** START OF Given data **

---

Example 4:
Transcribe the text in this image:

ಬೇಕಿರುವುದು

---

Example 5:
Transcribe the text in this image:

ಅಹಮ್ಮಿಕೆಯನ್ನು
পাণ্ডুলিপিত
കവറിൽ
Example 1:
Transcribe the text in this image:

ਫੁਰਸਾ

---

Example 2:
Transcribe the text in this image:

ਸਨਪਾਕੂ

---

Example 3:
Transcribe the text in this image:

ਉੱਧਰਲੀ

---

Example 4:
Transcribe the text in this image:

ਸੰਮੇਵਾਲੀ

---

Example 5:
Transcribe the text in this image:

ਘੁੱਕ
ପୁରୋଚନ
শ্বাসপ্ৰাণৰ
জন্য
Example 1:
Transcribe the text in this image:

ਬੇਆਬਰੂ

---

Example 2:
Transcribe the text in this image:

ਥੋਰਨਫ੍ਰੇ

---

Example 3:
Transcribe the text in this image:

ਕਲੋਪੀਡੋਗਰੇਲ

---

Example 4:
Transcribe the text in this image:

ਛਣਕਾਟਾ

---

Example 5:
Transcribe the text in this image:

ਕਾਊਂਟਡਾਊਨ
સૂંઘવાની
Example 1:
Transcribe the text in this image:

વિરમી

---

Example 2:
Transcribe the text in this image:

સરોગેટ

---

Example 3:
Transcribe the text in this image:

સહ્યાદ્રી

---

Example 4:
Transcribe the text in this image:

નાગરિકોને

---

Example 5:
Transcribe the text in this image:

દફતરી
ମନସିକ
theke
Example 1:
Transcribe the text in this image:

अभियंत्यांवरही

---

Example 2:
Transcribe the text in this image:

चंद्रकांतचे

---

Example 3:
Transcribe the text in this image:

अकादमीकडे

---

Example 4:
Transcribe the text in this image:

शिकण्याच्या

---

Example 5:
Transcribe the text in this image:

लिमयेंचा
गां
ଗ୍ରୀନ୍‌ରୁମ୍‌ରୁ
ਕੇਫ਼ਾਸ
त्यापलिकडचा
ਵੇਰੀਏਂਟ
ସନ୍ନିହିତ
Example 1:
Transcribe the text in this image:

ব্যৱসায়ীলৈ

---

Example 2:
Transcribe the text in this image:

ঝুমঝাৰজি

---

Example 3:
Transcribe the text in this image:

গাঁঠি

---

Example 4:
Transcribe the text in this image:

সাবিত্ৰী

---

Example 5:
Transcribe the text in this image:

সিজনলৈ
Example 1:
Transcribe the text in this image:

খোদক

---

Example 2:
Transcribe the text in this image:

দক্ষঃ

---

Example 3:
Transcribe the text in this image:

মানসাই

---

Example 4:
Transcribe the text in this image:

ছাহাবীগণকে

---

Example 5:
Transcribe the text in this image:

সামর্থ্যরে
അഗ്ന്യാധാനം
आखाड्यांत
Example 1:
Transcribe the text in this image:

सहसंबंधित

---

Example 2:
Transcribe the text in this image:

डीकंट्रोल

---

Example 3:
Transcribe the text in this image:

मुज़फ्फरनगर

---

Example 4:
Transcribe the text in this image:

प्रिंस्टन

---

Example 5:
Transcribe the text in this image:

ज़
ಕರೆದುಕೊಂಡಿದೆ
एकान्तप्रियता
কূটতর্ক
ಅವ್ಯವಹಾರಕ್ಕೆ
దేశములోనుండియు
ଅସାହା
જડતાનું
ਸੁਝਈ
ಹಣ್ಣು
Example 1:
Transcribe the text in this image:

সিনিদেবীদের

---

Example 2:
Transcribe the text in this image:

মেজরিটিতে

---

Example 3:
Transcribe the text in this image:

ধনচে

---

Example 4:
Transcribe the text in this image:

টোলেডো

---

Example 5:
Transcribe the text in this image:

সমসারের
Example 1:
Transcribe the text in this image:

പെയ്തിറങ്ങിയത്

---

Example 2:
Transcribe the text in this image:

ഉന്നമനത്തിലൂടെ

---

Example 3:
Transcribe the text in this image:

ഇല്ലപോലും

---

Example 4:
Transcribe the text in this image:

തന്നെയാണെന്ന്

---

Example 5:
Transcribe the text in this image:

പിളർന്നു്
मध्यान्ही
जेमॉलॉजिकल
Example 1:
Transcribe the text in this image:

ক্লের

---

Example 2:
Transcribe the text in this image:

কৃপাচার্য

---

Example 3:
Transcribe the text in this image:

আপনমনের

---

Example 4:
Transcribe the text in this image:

** END OF Given data **

Retype every entry above character for character, changing nothing.

---

Example 4:
Transcribe the text in this image:

ಬೇಕಿರುವುದು

---

Example 5:
Transcribe the text in this image:

ಅಹಮ್ಮಿಕೆಯನ್ನು
পাণ্ডুলিপিত
കവറിൽ
Example 1:
Transcribe the text in this image:

ਫੁਰਸਾ

---

Example 2:
Transcribe the text in this image:

ਸਨਪਾਕੂ

---

Example 3:
Transcribe the text in this image:

ਉੱਧਰਲੀ

---

Example 4:
Transcribe the text in this image:

ਸੰਮੇਵਾਲੀ

---

Example 5:
Transcribe the text in this image:

ਘੁੱਕ
ପୁରୋଚନ
শ্বাসপ্ৰাণৰ
জন্য
Example 1:
Transcribe the text in this image:

ਬੇਆਬਰੂ

---

Example 2:
Transcribe the text in this image:

ਥੋਰਨਫ੍ਰੇ

---

Example 3:
Transcribe the text in this image:

ਕਲੋਪੀਡੋਗਰੇਲ

---

Example 4:
Transcribe the text in this image:

ਛਣਕਾਟਾ

---

Example 5:
Transcribe the text in this image:

ਕਾਊਂਟਡਾਊਨ
સૂંઘવાની
Example 1:
Transcribe the text in this image:

વિરમી

---

Example 2:
Transcribe the text in this image:

સરોગેટ

---

Example 3:
Transcribe the text in this image:

સહ્યાદ્રી

---

Example 4:
Transcribe the text in this image:

નાગરિકોને

---

Example 5:
Transcribe the text in this image:

દફતરી
ମନସିକ
theke
Example 1:
Transcribe the text in this image:

अभियंत्यांवरही

---

Example 2:
Transcribe the text in this image:

चंद्रकांतचे

---

Example 3:
Transcribe the text in this image:

अकादमीकडे

---

Example 4:
Transcribe the text in this image:

शिकण्याच्या

---

Example 5:
Transcribe the text in this image:

लिमयेंचा
गां
ଗ୍ରୀନ୍‌ରୁମ୍‌ରୁ
ਕੇਫ਼ਾਸ
त्यापलिकडचा
ਵੇਰੀਏਂਟ
ସନ୍ନିହିତ
Example 1:
Transcribe the text in this image:

ব্যৱসায়ীলৈ

---

Example 2:
Transcribe the text in this image:

ঝুমঝাৰজি

---

Example 3:
Transcribe the text in this image:

গাঁঠি

---

Example 4:
Transcribe the text in this image:

সাবিত্ৰী

---

Example 5:
Transcribe the text in this image:

সিজনলৈ
Example 1:
Transcribe the text in this image:

খোদক

---

Example 2:
Transcribe the text in this image:

দক্ষঃ

---

Example 3:
Transcribe the text in this image:

মানসাই

---

Example 4:
Transcribe the text in this image:

ছাহাবীগণকে

---

Example 5:
Transcribe the text in this image:

সামর্থ্যরে
അഗ്ന്യാധാനം
आखाड्यांत
Example 1:
Transcribe the text in this image:

सहसंबंधित

---

Example 2:
Transcribe the text in this image:

डीकंट्रोल

---

Example 3:
Transcribe the text in this image:

मुज़फ्फरनगर

---

Example 4:
Transcribe the text in this image:

प्रिंस्टन

---

Example 5:
Transcribe the text in this image:

ज़
ಕರೆದುಕೊಂಡಿದೆ
एकान्तप्रियता
কূটতর্ক
ಅವ್ಯವಹಾರಕ್ಕೆ
దేశములోనుండియు
ଅସାହା
જડતાનું
ਸੁਝਈ
ಹಣ್ಣು
Example 1:
Transcribe the text in this image:

সিনিদেবীদের

---

Example 2:
Transcribe the text in this image:

মেজরিটিতে

---

Example 3:
Transcribe the text in this image:

ধনচে

---

Example 4:
Transcribe the text in this image:

টোলেডো

---

Example 5:
Transcribe the text in this image:

সমসারের
Example 1:
Transcribe the text in this image:

പെയ്തിറങ്ങിയത്

---

Example 2:
Transcribe the text in this image:

ഉന്നമനത്തിലൂടെ

---

Example 3:
Transcribe the text in this image:

ഇല്ലപോലും

---

Example 4:
Transcribe the text in this image:

തന്നെയാണെന്ന്

---

Example 5:
Transcribe the text in this image:

പിളർന്നു്
मध्यान्ही
जेमॉलॉजिकल
Example 1:
Transcribe the text in this image:

ক্লের

---

Example 2:
Transcribe the text in this image:

কৃপাচার্য

---

Example 3:
Transcribe the text in this image:

আপনমনের

---

Example 4:
Transcribe the text in this image:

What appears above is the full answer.